Iguatu. O Ceará pode enfrentar, em 2016, o quinto ano seguido de estiagem. Esse é o cenário mais provável. O resultado poderá ser devastador com a perda das reservas hídricas, que estão se exaurindo, nos açudes. Um relatório da Fundação Cearense de Meteorologia e Recursos Hídricos (Funceme) revela que o fenômeno meteorológico El Niño está na categoria intensa e a sua ocorrência afeta o clima em várias regiões do mundo. No Brasil, é associado a secas no Nordeste e chuvas intensas no Sul. A Funceme classifica a situação atual como “preocupante”.

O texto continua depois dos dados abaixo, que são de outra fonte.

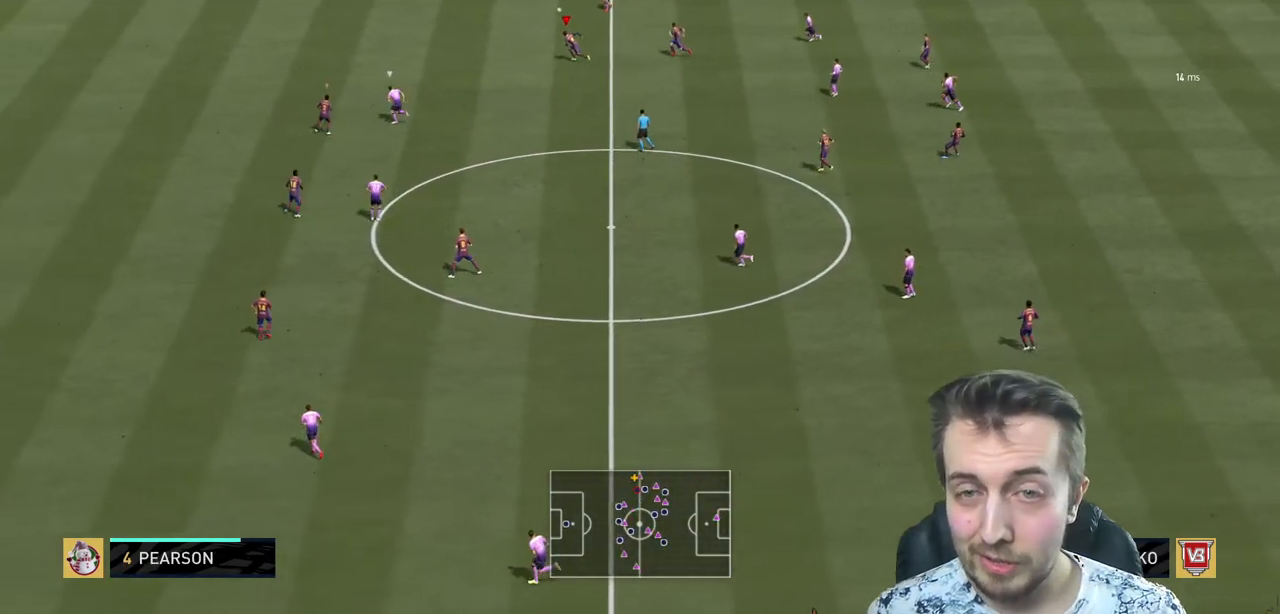
{"buttons": ["L1", "R2"], "left_stick": "up-left", "right_stick": "center", "events": [[467, "L1", "down"], [467, "left_stick", "up-left"]]}
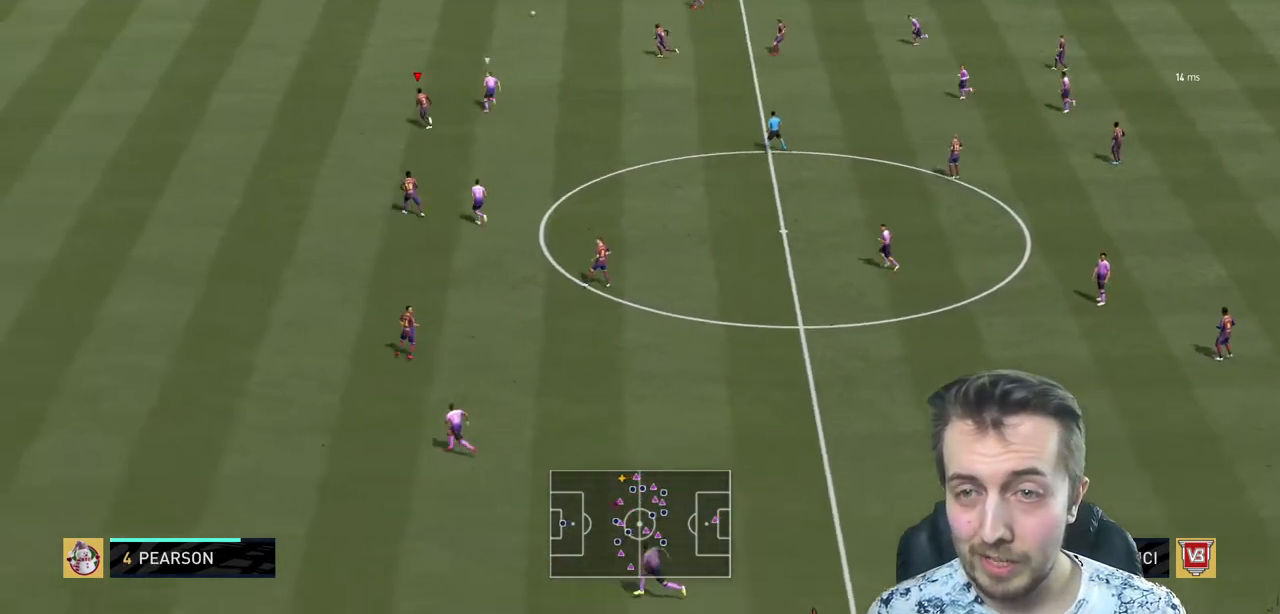
{"buttons": ["R2"], "left_stick": "up-left", "right_stick": "center", "events": [[133, "L1", "up"]]}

A probabilidade atual é de 95% do El Niño permanecer ativo nos meses de fevereiro, março, abril e maio de 2016, período em que ocorre a quadra chuvosa no Estado. É uma taxa muito elevada. “Esse índice é do El Niño estar presente”, esclarece o meteorologista da Funceme, David Ferran. “A previsão com percentuais sobre a quadra chuvosa somente será divulgada em janeiro de 2016”.
Cada vez mais forte
Os dados mostram que, quando ocorre um El Niño forte, geralmente as chuvas no Semiárido nordestino ficam abaixo da média. Atualmente, as águas superficiais do Oceano Pacífico estão entre 2 e 3 graus centígrados acima da média. Dentre a classificação “fraco, médio e forte”, atualmente a anomalia climática está na categoria mais intensa. “Temos uma preocupação enorme porque o El Niño está cada vez mais forte”, frisou Ferran. O meteorologista evita previsões, mas é provável a chance de ocorrer uma nova seca no próximo ano no Ceará. O governo do Estado já foi informado sobre o relatório e a gravidade do cenário que se avizinha.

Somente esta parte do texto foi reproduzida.